Grapheme clusters, a.k.a.real characters

Wed Jul 19 04:08:46 EDT 2017

On Wed, Jul 19, 2017 at 4:49 PM, Steven D'Aprano <steve at pearwood.info> wrote:
> The *really* tricky part is if you receive a string from the user
> intended as a regular expression. If they provide
>
> [xyzã]
>
> as part of a regex, and you receive ã in denormalized form
>
> U+0061 LATIN SMALL LETTER A + U+0303 COMBINING TILDE
>
> you can't be sure that they actually intended:
>
> U+00E3 LATIN SMALL LETTER A WITH TILDE
>
> maybe they're smarter than you think and they actually do mean
>
> [xyza\N{COMBINING TILDE}] = (x|y|z|a|\N{COMBINING TILDE})

To be quite honest, I wouldn't care about that possibility. If I could
design regex semantics purely from an idealistic POV, I would say that
[xyzã], regardless of its encoding, will match any of the four
characters "x", "y", "z", "ã".

Earlier I posted a suggestion that a folding function be used when
searching (for instance, it can case fold, NFKC normalize, etc).
Unfortunately, this makes positional matching extremely tricky; if
normalization changes the number of code points in the string, you
have some fiddly work to do to try to find back the match location in
the original (pre-folding) string.

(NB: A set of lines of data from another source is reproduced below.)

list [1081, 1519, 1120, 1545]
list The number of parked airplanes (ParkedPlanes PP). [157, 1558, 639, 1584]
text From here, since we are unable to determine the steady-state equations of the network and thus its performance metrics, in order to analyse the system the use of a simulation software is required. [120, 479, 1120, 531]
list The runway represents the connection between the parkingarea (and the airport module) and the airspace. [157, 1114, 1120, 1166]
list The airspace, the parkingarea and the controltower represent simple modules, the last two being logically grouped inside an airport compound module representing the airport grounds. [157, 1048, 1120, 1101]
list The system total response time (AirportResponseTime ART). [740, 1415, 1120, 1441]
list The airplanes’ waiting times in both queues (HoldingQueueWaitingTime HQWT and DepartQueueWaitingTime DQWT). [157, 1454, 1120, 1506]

That technique works well for
simple lookups (eg "find me all documents whose titles contain <this
string>"), but a regex does more than that. As such, I am in favour of
the regex engine defining a "character" as a base with all subsequent
combining, so a single dot will match the entire combined character,
and square bracketed expressions have the same meaning whether you're
NFC or NFD normalized, or not normalized. However, that's the ideal
situation, and I'm not sure (a) whether it's even practical to do
that, and (b) how bad it would be in terms of backward compatibility.

ChrisA